━━ Reading text
Why a World Cup of Basketball would be the best idea ever

DeAngelo Casto Georgios Georgakis of Greece defends against DeAngelo Casto of the United States during the U19 Basketball World Championships match between the United States and Greece at North Shore Events Centre on July 6, 2009 in Auckland, New Zealand.

When I was a kid, I always enjoyed big sporting tournaments more than the sport itself. As a matter of fact, that ‘kid’ still plays a prominent part in my personality that I’m an alleged adult. Big sporting tournaments are just the best thing. I get excited about the different countries, their colours, their flags, their best players, their national anthems, their rivalries, their histories in the tournament, and how these tournaments shaped their legacy.

Like every other Indian kid, I liked Cricket. I especially liked Sachin Tendulkar, and I watched Cricket because the Indian team excited me, and not the sport of Cricket in particular. But you know when this sport became a mini-obsession? During the 1992 ‘Benson & Hedges Cricket World Cup’. I was seven years old – wasn’t born when India won the World Cup in 1983 and was too young to pay attention when Australia won it in 1987. But 1992 was the year: as the tournament approached, I bought books about the tournament, I read about the players, I remembered all the countries taking part and I remembered the names of all the previous winners. This above all else was one of the greatest matters of pride in the life of a 7-year-old.
━━━━
━━ Data section
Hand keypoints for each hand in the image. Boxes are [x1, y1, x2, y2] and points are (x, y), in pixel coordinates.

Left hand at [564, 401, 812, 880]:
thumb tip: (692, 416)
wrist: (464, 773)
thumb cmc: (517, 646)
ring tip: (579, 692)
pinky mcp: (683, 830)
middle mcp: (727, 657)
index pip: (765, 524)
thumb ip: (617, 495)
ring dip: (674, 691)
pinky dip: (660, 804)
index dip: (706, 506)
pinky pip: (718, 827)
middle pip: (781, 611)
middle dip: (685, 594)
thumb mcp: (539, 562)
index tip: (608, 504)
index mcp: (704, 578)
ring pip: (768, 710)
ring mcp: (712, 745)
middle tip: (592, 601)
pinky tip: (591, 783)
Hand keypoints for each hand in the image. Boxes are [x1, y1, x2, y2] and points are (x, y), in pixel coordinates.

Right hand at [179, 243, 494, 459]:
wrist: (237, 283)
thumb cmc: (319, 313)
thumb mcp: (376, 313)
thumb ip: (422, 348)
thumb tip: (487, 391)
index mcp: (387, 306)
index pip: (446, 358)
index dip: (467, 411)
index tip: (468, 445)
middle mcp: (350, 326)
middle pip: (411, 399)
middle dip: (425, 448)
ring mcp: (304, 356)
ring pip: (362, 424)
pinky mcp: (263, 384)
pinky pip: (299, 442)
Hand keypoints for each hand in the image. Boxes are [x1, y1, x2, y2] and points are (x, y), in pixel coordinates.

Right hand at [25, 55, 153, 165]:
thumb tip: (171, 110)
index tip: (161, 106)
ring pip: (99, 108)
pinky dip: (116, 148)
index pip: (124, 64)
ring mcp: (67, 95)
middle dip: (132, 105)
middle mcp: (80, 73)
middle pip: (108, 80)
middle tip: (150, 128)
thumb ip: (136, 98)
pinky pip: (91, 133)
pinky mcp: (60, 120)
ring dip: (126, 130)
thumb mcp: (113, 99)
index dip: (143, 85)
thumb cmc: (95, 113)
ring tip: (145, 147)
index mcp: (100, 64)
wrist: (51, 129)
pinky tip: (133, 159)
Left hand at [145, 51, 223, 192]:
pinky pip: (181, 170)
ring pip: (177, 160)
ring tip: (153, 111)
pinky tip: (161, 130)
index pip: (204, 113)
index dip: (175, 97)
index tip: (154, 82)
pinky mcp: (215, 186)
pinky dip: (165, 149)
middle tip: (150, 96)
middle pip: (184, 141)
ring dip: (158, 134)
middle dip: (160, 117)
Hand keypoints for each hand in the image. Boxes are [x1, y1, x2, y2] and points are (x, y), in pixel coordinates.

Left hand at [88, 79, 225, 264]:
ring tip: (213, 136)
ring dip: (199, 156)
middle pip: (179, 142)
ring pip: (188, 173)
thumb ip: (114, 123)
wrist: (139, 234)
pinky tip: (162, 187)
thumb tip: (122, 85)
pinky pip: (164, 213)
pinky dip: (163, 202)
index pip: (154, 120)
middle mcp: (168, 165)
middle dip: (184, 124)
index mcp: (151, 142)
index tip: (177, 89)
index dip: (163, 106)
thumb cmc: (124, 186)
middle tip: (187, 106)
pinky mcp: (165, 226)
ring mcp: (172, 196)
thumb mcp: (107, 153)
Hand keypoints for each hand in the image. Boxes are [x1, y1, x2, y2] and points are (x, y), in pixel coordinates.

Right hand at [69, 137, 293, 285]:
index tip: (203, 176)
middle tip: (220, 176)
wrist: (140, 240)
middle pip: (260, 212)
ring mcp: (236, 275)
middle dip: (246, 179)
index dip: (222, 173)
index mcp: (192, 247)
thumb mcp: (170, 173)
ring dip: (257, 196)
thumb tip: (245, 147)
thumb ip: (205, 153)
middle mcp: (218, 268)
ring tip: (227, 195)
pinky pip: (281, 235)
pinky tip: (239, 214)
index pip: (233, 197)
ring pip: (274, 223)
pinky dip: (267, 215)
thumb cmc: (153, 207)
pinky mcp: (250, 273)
━━━━
━━ Data section
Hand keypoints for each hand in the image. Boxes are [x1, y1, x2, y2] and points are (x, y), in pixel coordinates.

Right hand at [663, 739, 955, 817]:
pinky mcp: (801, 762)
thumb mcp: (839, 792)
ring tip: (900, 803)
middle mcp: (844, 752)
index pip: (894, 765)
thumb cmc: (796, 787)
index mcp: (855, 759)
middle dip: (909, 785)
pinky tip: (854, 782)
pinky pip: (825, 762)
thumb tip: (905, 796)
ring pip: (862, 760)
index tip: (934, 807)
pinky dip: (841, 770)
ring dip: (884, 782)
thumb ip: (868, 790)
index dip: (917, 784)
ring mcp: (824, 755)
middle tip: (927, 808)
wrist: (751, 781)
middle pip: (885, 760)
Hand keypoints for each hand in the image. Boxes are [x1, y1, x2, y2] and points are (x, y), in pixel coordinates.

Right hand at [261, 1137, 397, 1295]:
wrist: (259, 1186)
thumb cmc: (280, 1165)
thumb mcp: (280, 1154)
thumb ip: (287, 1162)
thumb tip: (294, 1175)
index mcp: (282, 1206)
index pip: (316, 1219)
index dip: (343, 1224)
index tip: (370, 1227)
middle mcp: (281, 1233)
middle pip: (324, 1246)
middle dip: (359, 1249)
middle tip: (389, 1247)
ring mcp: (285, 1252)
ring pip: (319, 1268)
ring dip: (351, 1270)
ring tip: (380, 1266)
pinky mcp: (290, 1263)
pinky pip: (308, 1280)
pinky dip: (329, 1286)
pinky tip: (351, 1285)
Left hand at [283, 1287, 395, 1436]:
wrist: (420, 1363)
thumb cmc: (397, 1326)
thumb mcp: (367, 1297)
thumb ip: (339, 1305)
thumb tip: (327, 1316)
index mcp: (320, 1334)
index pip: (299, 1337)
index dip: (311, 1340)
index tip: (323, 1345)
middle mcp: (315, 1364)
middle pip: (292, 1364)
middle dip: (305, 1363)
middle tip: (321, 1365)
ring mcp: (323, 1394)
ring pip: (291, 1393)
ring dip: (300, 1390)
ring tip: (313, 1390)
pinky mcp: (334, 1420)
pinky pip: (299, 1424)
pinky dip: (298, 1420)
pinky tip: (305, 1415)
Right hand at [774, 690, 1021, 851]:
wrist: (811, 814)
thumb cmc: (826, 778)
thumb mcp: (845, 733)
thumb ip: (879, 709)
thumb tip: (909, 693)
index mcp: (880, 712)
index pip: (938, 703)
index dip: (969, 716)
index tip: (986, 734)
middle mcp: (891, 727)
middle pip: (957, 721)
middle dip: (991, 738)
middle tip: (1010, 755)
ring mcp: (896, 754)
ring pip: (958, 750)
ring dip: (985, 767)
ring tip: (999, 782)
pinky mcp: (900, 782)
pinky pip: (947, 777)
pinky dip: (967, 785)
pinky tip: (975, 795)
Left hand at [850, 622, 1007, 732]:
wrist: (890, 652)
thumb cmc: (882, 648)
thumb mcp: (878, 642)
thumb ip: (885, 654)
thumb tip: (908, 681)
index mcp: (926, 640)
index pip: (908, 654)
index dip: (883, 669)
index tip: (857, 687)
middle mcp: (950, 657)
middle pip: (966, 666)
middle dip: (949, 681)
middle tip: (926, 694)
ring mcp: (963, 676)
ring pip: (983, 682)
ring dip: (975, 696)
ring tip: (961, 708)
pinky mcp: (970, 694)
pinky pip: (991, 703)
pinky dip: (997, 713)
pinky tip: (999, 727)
━━━━
* [What you will do]:
Please sum up the basketball World Cup text above in two sentences.

* [Task output]:
Under a title calling a World Cup of Basketball the best idea ever, the writer describes having always enjoyed big sporting tournaments, with their countries, flags, anthems, best players, rivalries, and histories, more than the sport itself. The writer liked cricket because of the Indian team and Sachin Tendulkar, but it became a mini-obsession during the 1992 Cricket World Cup, when at age seven the writer bought books about the tournament, read about the players, and memorized the competing countries and all the previous winners.